Driving under the influence or while intoxicated is a serious offense in Georgia, and a conviction might result in a sentence that includes jail time. Under certain circumstances, however, you may receive an alternative sentence such as mandatory attendance at a rehabilitation program, performing community service or probation. 

In the case of a Georgia woman who pleaded guilty to her fourth DUI, she received a sentence of 36-months, which included only 15 days of jail time. As reported by 11Alive, she will carry out the remainder of her 36-month sentence on probation. 

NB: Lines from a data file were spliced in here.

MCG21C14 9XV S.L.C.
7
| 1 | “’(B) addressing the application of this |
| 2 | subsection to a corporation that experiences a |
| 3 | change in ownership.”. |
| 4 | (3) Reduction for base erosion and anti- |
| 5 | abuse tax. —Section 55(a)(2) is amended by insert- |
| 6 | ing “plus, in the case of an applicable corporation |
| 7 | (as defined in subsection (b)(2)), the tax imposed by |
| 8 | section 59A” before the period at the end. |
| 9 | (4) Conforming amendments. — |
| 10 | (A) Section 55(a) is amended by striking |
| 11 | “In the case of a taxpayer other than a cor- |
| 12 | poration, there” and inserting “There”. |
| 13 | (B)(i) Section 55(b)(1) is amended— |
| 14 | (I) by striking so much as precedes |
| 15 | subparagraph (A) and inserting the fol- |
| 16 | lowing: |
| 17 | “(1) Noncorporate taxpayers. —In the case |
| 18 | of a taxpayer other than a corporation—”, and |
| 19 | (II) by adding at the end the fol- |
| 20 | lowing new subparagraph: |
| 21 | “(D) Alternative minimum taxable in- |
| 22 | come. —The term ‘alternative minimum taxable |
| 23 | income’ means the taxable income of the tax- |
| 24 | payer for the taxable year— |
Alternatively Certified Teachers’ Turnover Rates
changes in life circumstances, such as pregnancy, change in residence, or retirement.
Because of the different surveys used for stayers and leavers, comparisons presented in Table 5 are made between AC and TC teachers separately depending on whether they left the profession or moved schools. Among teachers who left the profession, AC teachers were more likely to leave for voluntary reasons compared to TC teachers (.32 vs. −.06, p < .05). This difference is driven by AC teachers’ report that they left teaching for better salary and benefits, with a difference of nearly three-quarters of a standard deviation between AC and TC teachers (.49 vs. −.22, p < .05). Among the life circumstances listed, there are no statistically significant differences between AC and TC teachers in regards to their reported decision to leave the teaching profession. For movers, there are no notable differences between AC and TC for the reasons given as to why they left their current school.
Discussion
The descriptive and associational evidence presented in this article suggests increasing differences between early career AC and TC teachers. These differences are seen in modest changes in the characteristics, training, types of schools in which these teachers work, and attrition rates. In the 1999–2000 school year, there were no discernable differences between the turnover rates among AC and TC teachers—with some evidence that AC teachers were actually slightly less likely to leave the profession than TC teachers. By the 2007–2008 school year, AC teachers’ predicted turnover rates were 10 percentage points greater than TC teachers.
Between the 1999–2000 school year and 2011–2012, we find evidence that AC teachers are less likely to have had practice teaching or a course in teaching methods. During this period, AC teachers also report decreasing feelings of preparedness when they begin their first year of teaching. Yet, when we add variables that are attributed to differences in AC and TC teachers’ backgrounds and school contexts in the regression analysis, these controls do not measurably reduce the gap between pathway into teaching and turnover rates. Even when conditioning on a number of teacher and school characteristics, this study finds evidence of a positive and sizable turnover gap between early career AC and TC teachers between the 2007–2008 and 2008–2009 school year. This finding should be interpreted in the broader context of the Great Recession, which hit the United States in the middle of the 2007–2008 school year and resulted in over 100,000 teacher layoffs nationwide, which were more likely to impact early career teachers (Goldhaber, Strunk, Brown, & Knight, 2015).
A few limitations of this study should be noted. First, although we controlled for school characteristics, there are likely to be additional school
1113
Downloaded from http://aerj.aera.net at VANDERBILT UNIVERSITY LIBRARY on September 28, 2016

Chalking up repeated DUI charges in the Peach State can result in a felony conviction with up to five years of incarceration in a state prison. The Georgia woman’s sentence of 36-months for her fourth DUI may appear rather lenient at first, but the timing worked in her favor. The mandated felony charge and jail time applies for three convictions within a five-year period, but her most recent conviction was in 2009. Local reporting of the sentencing, however, was not without mention of surprise at the lack of a much lengthier jail term. 

When law enforcement officials arrived on the scene of the head-on collision the defendant caused, she admitted to taking anti-anxiety medication and drinking six alcoholic beverages. Allegedly intoxicated to the point of slurring her speech, she also had trouble standing up. She said she was babysitting her two nieces, but did not know where they were. Law enforcement later discovered that her nieces, aged 2 and 4, were at her home. 

Because the two children were not in the car with her at the time of the accident, it may have contributed to the judge awarding her a sentence allowing her to serve the majority of it on probation. It may also be helpful for a defendant to show that he or she has made an effort to obtain help in overcoming a dependence on drugs or alcohol. 

In addition to the probation and her brief jail time, the judge stipulated further sentencing requirements. She must also perform community service, submit to drug and alcohol tests at random times, undergo alcohol and drug treatment and pay fines. 

The intent of the information provided is to serve educational purposes only. Readers should not interpret the above content as legal advice.